Kamran was already mad at me. The night before, I had been exhausted from walking around Brooklyn with a visiting friend all day, and his good mood was really pinching my nerves, so I’d laughed when he’d stubbed his toe on my suitcase, which was still sitting in the middle of his floor since coming back from Ohio, and I’d said, “THAT should bring your mood down a little!” It was a joke, but he hadn’t liked it. But I’d thought it was funny and refused to apologize.
There was also the problem of the fly that had inexplicably shown up in his apartment days before and was insisting on landing on our heads while we ate. (And everyone knows flies poop every time they land.) A fly swatter was in order.
So we walked up the street the six blocks to the hardware store, which wouldn’t have been a problem had my feet not still been burning from all of the walking I’d done that weekend. So in addition to being mad at me, Kamran was also having to walk ve-e-e-e-ery slowly so I could keep up with him. Except that he was impatient to get to the hardware store (and then the grocery store and the Middle Eastern place where he wanted to get dinner), so he kept walking ahead of me and then stopping and waiting, which was making me anxious, which was making me try to walk faster, which was making my feet hurt more.
We got to the hardware store, and he hastily asked the guy at the counter where the fly swatters were without saying thank you, and then he hastily asked a second employee for the same directions without saying thank you, and then he grabbed a fly swatter and handed it to me to bring to the counter, all of which is very unlike him. So now I was in a bad mood, too.
And it was then that Kamran realized he’d forgotten his wallet. And I never bring my wallet to the grocery store, because he never lets me pay, anyway, so we had the guy hold our precious fly swatter at the cash register while we went back to Kamran’s.
And it was then that Kamran realized he’d forgotten his keys. And I thought it was soooooo ironic, because I’m always pushing him out the door whenever we go anywhere, and he’s always complaining that I don’t give him time to get his wallet and keys, but I’d specifically hung back that night in order to not add insult to injury in light of the whole stubbed-toe situation.
So we walked/hobbled back to his building in the cold and asked the doorman for the spare key. It didn’t work. We went back downstairs and asked if there was another one. There wasn’t. We wiggled and jiggled the crap out of that thing. We tried popping the lock with the keyring. We tried being rough with it and then gentle with it. It didn’t work.

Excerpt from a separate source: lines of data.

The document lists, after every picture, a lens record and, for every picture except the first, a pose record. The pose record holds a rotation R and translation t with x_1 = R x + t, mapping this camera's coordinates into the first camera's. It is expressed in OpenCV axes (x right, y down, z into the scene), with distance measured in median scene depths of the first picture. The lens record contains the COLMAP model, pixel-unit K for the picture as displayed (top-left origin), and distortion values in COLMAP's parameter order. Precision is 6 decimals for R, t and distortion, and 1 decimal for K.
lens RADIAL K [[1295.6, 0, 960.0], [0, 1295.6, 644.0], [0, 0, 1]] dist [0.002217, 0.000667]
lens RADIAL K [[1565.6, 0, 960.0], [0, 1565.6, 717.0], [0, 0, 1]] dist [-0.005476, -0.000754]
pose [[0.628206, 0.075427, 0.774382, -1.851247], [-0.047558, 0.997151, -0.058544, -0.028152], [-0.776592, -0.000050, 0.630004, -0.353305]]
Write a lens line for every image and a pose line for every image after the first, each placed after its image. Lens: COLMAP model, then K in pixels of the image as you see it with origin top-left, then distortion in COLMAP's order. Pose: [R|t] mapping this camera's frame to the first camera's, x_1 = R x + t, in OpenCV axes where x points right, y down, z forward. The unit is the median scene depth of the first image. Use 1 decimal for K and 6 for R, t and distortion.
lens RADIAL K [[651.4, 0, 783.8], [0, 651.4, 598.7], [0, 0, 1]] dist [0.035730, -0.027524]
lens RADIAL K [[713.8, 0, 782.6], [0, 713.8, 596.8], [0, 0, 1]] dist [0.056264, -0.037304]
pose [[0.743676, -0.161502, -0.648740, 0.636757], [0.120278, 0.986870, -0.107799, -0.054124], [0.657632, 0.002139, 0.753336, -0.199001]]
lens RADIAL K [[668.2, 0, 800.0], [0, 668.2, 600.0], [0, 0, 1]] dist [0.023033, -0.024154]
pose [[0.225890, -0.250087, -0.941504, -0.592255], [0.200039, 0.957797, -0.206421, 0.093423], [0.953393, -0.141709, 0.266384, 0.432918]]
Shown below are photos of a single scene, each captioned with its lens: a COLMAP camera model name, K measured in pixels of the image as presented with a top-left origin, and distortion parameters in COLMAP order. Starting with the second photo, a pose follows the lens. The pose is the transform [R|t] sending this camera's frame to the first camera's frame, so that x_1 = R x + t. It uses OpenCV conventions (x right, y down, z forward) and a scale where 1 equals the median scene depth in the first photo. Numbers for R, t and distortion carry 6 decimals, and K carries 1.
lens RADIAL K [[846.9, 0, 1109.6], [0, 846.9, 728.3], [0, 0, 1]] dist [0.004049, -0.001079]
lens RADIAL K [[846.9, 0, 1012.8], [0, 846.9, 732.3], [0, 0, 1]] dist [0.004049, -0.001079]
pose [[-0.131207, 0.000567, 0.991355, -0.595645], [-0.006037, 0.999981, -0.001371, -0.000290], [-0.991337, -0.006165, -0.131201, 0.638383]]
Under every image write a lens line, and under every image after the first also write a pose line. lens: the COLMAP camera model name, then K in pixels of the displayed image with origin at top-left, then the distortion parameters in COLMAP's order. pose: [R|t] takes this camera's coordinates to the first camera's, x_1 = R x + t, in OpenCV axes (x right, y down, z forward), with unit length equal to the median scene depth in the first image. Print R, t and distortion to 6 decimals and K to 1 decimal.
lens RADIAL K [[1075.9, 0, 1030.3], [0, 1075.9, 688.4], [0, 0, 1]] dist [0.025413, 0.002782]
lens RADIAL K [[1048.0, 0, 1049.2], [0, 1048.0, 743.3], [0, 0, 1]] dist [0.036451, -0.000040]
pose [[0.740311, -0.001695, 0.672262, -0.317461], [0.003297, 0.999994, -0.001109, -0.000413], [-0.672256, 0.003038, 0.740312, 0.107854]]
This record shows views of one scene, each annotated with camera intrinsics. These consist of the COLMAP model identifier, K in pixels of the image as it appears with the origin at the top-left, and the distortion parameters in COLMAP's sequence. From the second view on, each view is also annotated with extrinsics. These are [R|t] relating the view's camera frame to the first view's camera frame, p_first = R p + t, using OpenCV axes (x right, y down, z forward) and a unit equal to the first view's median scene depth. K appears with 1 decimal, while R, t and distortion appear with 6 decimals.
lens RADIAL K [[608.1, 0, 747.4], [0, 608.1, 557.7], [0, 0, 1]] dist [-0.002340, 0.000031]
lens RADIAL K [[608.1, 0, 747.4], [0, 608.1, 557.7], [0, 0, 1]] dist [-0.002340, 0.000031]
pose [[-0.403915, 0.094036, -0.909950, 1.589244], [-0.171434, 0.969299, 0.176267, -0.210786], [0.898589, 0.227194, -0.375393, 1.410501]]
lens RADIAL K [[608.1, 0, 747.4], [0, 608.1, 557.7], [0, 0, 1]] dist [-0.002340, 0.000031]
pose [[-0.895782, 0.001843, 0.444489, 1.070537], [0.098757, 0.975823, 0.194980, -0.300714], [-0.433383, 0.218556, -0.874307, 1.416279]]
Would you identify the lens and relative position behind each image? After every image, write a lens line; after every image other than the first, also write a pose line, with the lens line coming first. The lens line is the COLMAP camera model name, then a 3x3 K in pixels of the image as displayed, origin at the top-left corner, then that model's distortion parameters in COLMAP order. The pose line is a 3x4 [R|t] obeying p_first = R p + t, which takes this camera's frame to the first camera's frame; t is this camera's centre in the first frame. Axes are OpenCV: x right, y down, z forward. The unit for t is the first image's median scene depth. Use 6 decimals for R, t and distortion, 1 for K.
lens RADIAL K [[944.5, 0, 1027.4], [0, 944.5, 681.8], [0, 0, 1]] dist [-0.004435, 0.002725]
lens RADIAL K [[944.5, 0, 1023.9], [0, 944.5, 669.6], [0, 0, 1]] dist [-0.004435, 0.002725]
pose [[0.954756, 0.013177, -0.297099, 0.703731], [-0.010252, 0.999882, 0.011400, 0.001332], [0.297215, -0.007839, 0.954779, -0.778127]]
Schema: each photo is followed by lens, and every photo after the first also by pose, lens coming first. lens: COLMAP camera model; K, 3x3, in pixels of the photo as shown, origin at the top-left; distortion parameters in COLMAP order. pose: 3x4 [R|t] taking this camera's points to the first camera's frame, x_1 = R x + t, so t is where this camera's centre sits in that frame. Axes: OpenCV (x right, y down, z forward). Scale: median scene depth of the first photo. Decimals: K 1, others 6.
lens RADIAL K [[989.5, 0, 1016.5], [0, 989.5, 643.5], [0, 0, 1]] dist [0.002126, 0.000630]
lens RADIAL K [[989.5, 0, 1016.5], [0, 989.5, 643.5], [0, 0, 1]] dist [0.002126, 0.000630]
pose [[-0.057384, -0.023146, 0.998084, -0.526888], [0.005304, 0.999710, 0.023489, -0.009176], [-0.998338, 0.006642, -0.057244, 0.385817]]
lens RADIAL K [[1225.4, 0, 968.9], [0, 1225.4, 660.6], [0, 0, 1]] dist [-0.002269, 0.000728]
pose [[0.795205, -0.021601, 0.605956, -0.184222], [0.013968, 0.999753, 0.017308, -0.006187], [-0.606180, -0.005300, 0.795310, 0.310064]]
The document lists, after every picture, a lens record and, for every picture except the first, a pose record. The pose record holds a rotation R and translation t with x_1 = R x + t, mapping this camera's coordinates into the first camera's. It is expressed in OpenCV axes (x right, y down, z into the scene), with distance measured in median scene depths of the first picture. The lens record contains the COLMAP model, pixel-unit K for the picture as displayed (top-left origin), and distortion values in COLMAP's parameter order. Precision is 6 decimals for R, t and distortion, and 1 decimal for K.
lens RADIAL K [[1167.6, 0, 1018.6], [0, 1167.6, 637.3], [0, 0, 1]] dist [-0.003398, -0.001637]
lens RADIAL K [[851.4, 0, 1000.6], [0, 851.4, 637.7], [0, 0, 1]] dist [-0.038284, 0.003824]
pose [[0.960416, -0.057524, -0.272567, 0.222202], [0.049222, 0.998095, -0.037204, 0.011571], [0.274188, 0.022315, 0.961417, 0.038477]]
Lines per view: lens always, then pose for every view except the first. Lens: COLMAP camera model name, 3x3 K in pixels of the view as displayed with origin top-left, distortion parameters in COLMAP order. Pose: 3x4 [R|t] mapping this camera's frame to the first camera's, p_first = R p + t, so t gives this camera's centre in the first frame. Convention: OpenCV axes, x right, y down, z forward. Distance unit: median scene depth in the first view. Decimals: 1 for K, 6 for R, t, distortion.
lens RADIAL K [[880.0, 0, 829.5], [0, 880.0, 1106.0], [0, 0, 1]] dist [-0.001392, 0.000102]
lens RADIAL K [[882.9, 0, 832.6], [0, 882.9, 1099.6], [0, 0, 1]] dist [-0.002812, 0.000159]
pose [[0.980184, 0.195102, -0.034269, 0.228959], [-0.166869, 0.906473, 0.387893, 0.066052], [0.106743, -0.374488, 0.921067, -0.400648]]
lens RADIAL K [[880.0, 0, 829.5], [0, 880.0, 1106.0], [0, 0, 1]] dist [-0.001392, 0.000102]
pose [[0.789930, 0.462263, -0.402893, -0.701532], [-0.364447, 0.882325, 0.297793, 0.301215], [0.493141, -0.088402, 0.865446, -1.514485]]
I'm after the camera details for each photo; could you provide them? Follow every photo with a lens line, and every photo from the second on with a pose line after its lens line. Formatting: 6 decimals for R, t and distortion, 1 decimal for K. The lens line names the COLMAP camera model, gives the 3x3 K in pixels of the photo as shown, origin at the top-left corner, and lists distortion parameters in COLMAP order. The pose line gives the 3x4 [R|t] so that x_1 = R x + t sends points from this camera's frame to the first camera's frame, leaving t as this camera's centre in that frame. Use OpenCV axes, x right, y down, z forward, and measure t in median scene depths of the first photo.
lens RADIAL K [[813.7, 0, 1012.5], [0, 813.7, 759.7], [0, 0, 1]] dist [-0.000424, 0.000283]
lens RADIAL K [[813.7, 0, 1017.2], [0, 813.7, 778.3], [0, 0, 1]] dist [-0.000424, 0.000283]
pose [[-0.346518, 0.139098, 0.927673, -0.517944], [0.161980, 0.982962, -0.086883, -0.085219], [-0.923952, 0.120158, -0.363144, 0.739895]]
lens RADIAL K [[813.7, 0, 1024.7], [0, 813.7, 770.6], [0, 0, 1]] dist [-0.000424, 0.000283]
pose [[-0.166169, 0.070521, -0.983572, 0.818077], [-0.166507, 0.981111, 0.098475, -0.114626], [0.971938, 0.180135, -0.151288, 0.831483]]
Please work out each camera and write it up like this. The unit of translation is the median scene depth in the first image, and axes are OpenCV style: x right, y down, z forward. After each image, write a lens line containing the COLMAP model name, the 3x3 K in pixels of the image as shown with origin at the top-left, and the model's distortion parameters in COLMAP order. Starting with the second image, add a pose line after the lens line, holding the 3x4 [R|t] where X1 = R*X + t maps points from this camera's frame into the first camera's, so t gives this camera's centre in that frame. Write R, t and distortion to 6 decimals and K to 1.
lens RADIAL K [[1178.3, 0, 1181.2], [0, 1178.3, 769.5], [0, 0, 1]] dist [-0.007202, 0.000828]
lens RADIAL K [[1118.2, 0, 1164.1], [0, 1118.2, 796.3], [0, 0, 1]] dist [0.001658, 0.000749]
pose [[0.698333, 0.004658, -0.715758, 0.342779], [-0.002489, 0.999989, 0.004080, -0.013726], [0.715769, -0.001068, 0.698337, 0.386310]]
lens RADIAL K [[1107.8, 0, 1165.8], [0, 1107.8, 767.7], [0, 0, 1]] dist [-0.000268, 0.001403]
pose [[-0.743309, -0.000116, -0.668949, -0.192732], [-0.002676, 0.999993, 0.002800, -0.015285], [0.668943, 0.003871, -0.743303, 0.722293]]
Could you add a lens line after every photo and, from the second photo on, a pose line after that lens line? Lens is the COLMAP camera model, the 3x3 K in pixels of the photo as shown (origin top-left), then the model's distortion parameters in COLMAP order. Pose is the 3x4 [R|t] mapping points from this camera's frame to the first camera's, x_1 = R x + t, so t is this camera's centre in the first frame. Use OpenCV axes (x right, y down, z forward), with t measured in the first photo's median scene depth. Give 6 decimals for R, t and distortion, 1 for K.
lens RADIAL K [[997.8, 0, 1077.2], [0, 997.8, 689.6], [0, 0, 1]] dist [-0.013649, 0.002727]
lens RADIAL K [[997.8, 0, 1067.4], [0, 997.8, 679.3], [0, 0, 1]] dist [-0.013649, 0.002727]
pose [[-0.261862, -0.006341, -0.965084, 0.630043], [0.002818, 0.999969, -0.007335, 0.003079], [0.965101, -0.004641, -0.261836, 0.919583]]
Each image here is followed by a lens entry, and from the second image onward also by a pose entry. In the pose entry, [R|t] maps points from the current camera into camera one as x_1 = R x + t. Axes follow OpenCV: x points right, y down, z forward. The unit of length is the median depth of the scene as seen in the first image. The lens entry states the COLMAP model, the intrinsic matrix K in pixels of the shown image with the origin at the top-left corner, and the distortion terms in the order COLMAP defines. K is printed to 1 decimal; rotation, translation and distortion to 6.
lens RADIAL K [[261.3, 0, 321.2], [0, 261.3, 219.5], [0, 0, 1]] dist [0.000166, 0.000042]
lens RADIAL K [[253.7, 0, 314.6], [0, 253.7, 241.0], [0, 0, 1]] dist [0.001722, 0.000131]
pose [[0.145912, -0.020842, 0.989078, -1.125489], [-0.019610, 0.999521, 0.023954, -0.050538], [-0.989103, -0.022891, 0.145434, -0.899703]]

In my infinite wisdom, I asked the doorman if there’s any specific locksmith the building uses, and he took it upon himself to call one for us. I didn’t ask him about the cost, because of course he was going to call the cheapest and best locksmith for us, right? We sat in the lobby in silence for ten minutes until the guy showed up, and he replaced the lock in five minutes.
For $360.
Payable in cash.
Immediately.
He’d walk to the ATM with us.
And then we had to walk/hobble back to the hardware store and grocery store after that still. And then Kamran asked me to finally take my suitcase back to my apartment, but it had lost a wheel when my cabbie yanked it from his trunk and got it caught on something, so it was lopsided and scraped the floor wherever I moved it, and I knew it was going to be the biggest pain to get back to Brooklyn, so I cried for two hours.
So it was basically the worst night in KamKat history. But we came out of it not being mad at each other somehow, so there’s that.